A traditional file system *will* work (ie emulate flash) but is sub-optimal for two reasons:
- it goes through the OS and layers of abstraction. For traditional storage the latency of these layers is negligible, but it's a significant cost when the distance to storage is a small multiple of the distance to DRAM.
- traditional file systems are designed to work with large chunks (eg 4kB size) and so do not take advantage of byte (or more realistically cache-line) addressing.
Work is being done on both these fronts. What is known publicly is Microsoft is working on a file system that is optimized for these characteristics like byte-addressable, and work is being done in Linux on how to make the control layer between app and storage as thin as possible.
A realistic analysis today, I think, would be that on the software side there are no lock-ins. I would expect that everyone you'd think has an interest (from Apple to Oracle to IBM) is working on one or both of the aspects I listed above; they just haven't said anything.
On the hardware side, hmm. Here's my analysis.

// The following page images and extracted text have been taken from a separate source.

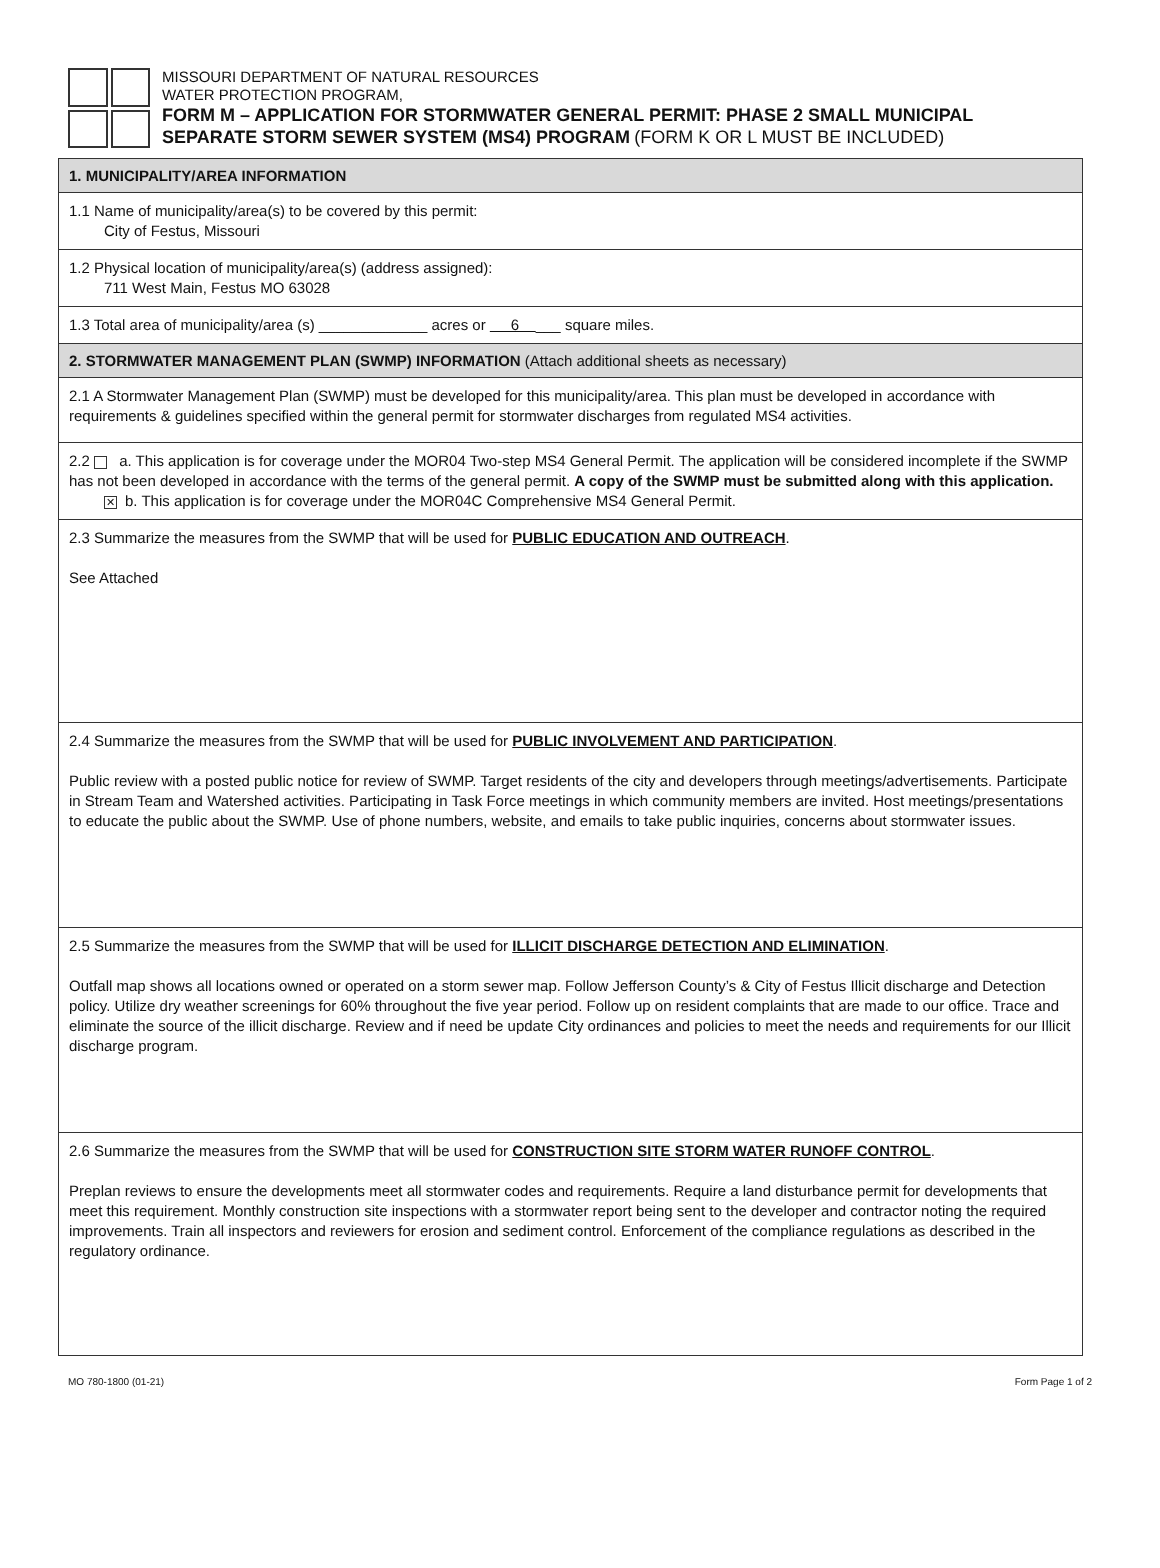MISSOURI DEPARTMENT OF NATURAL RESOURCES
WATER PROTECTION PROGRAM,
FORM M – APPLICATION FOR STORMWATER GENERAL PERMIT: PHASE 2 SMALL MUNICIPAL
SEPARATE STORM SEWER SYSTEM (MS4) PROGRAM (FORM K OR L MUST BE INCLUDED)
1. MUNICIPALITY/AREA INFORMATION
1.1 Name of municipality/area(s) to be covered by this permit:
City of Festus, Missouri
1.2 Physical location of municipality/area(s) (address assigned):
711 West Main, Festus MO 63028
1.3 Total area of municipality/area (s) _____________ acres or 6 ___ square miles.
2. STORMWATER MANAGEMENT PLAN (SWMP) INFORMATION (Attach additional sheets as necessary)
2.1 A Stormwater Management Plan (SWMP) must be developed for this municipality/area. This plan must be developed in accordance with requirements & guidelines specified within the general permit for stormwater discharges from regulated MS4 activities.
2.2 a. This application is for coverage under the MOR04 Two-step MS4 General Permit. The application will be considered incomplete if the SWMP has not been developed in accordance with the terms of the general permit. A copy of the SWMP must be submitted along with this application.
✕ b. This application is for coverage under the MOR04C Comprehensive MS4 General Permit.
2.3 Summarize the measures from the SWMP that will be used for PUBLIC EDUCATION AND OUTREACH.
See Attached
2.4 Summarize the measures from the SWMP that will be used for PUBLIC INVOLVEMENT AND PARTICIPATION.
Public review with a posted public notice for review of SWMP. Target residents of the city and developers through meetings/advertisements. Participate in Stream Team and Watershed activities. Participating in Task Force meetings in which community members are invited. Host meetings/presentations to educate the public about the SWMP. Use of phone numbers, website, and emails to take public inquiries, concerns about stormwater issues.
2.5 Summarize the measures from the SWMP that will be used for ILLICIT DISCHARGE DETECTION AND ELIMINATION.
Outfall map shows all locations owned or operated on a storm sewer map. Follow Jefferson County’s & City of Festus Illicit discharge and Detection policy. Utilize dry weather screenings for 60% throughout the five year period. Follow up on resident complaints that are made to our office. Trace and eliminate the source of the illicit discharge. Review and if need be update City ordinances and policies to meet the needs and requirements for our Illicit discharge program.
2.6 Summarize the measures from the SWMP that will be used for CONSTRUCTION SITE STORM WATER RUNOFF CONTROL.
Preplan reviews to ensure the developments meet all stormwater codes and requirements. Require a land disturbance permit for developments that meet this requirement. Monthly construction site inspections with a stormwater report being sent to the developer and contractor noting the required improvements. Train all inspectors and reviewers for erosion and sediment control. Enforcement of the compliance regulations as described in the regulatory ordinance.
MO 780-1800 (01-21) Form Page 1 of 2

Intel, now in its decadent phase, is being run increasingly by a finance mindset (look for rent opportunities and exploit them as long as you can) rather than an engineering mindset (spread new tech as widely as possible because somehow it will take off and smart people can make money from that). So everything around Optane was designed to force enterprise customers to buy expensive special Xeons and expensive special Optane DIMMs, with no interest in the wider world beyond deep-pocketed enterprise.

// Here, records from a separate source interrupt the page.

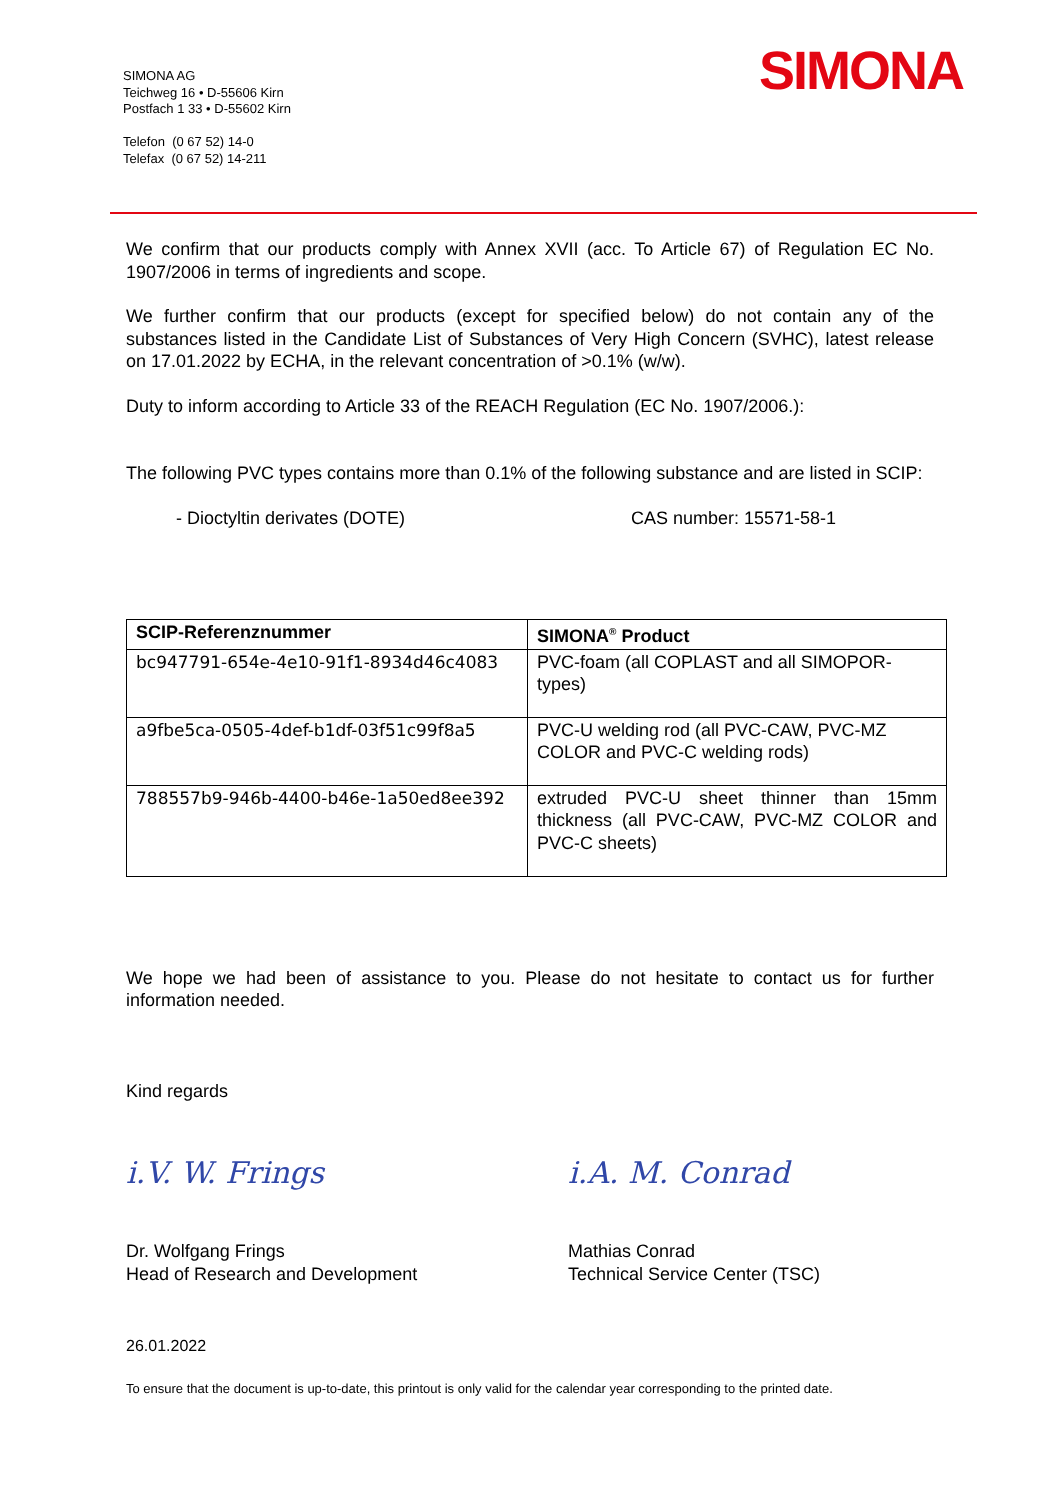SIMONA AG
Teichweg 16 • D-55606 Kirn
Postfach 1 33 • D-55602 Kirn
Telefon (0 67 52) 14-0
Telefax (0 67 52) 14-211
SIMONA
We confirm that our products comply with Annex XVII (acc. To Article 67) of Regulation EC No. 1907/2006 in terms of ingredients and scope.
We further confirm that our products (except for specified below) do not contain any of the substances listed in the Candidate List of Substances of Very High Concern (SVHC), latest release on 17.01.2022 by ECHA, in the relevant concentration of >0.1% (w/w).
Duty to inform according to Article 33 of the REACH Regulation (EC No. 1907/2006.):
The following PVC types contains more than 0.1% of the following substance and are listed in SCIP:
- Dioctyltin derivates (DOTE) CAS number: 15571-58-1
| SCIP-Referenznummer | SIMONA<sup>®</sup> Product |
| --- | --- |
| bc947791-654e-4e10-91f1-8934d46c4083 | PVC-foam (all COPLAST and all SIMOPOR-types) |
| a9fbe5ca-0505-4def-b1df-03f51c99f8a5 | PVC-U welding rod (all PVC-CAW, PVC-MZ COLOR and PVC-C welding rods) |
| 788557b9-946b-4400-b46e-1a50ed8ee392 | extruded PVC-U sheet thinner than 15mm thickness (all PVC-CAW, PVC-MZ COLOR and PVC-C sheets) |
We hope we had been of assistance to you. Please do not hesitate to contact us for further information needed.
Kind regards
i.V. W. Frings
Dr. Wolfgang Frings
Head of Research and Development
i.A. M. Conrad
Mathias Conrad
Technical Service Center (TSC)
26.01.2022
To ensure that the document is up-to-date, this printout is only valid for the calendar year corresponding to the printed date.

Micron, still an engineering company, considered this an idiotic, short-sighted strategy, and so took back as much control as possible over the tech, and wants to sell it like any new tech you want to take off, at a range of price points, with huge ambitions that it spread everywhere (just like flash).
So where does that leave us? ARM v8.2 (2016) included the sort of cache control instructions needed to control persistent memory, and presumably these will trickle out over the next few years into ARM server and lower end cores. (Apple definitely uses some ARMv8.3 features, but I don't know for definite if anyone has implemented these cache control instructions yet.) Presumably at some point AMD and IBM will do likewise, but I have seen nothing from them yet.
So, for another year or three, likely Intel will have the game to itself but fairly soon (before 2025, maybe 2023) I expect a commodity spec for the DIMMs, Micron to supply them (with, who knows, maybe Nantero and MRAM and other weird options also providing DIMMs), all the relevant CPUs providing the instructions necessary to exploit this stuff, and all the relevant OSs providing their part.